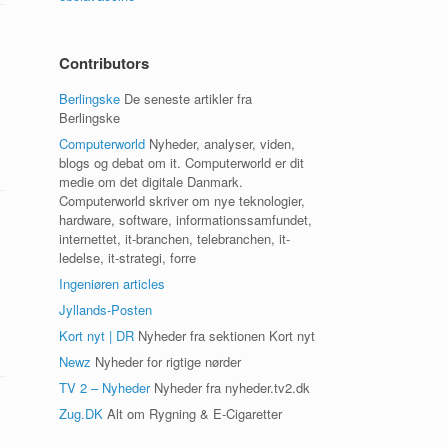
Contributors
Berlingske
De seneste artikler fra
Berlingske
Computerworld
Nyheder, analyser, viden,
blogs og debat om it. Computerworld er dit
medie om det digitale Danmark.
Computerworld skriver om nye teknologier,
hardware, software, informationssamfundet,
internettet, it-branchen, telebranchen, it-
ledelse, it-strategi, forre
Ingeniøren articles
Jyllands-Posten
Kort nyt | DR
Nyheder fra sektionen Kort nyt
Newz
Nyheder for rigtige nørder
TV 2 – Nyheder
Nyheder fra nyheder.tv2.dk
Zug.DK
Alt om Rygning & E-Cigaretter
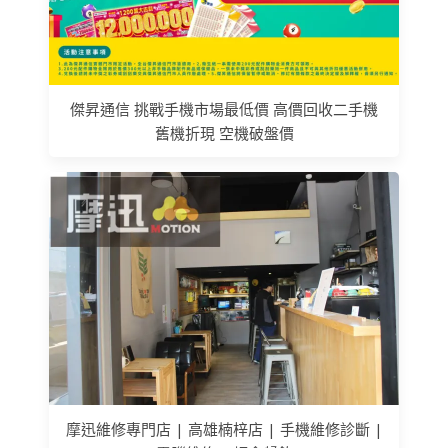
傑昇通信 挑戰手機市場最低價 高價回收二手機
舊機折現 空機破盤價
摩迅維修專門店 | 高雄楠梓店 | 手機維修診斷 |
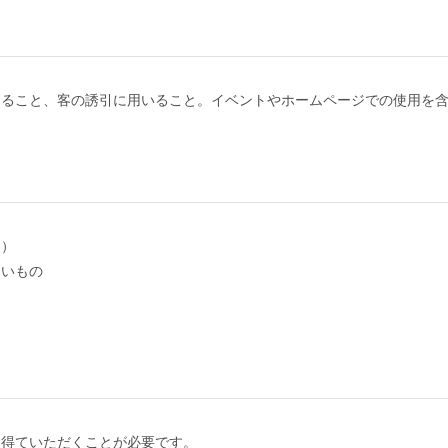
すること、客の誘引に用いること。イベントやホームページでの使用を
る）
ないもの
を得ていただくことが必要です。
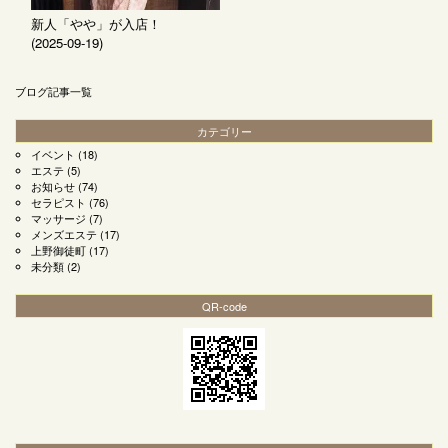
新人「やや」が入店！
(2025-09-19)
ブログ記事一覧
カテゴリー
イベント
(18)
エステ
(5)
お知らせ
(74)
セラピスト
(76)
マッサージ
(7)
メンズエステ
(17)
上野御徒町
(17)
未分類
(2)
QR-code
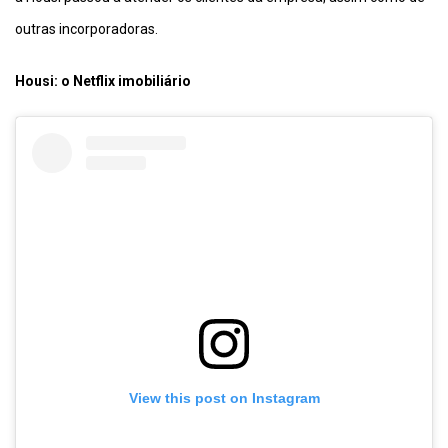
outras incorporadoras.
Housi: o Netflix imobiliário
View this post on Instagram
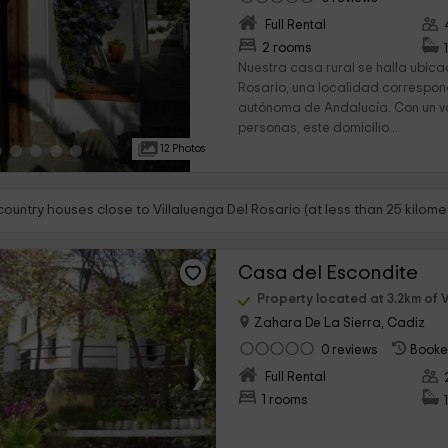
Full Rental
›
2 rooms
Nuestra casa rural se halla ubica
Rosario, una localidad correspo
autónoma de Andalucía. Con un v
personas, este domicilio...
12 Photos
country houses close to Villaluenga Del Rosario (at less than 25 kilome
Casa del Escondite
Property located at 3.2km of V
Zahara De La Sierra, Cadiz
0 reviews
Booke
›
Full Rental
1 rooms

...

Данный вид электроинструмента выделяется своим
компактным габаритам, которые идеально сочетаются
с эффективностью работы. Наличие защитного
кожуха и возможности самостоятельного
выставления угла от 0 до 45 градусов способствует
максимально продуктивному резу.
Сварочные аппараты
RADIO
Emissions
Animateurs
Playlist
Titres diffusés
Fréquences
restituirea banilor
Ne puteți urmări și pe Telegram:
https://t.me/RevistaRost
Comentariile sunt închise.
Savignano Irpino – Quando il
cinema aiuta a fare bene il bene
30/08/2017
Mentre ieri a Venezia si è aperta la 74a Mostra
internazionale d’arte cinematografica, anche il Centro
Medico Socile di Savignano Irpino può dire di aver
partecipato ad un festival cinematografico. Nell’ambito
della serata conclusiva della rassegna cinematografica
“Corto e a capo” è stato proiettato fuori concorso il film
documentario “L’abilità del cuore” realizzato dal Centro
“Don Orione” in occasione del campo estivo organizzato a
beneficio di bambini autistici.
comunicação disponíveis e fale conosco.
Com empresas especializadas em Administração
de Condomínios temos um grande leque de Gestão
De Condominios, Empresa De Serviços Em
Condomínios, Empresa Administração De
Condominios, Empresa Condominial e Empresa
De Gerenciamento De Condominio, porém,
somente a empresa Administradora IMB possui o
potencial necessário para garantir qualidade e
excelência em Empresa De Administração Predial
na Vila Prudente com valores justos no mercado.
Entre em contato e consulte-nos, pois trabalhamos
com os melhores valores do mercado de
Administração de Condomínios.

> ASSIGNMENT
Copy every line of the data above that contains the string "Savignano". Case counts.

> YOUR SOLUTION
Savignano Irpino – Quando il
Medico Socile di Savignano Irpino può dire di aver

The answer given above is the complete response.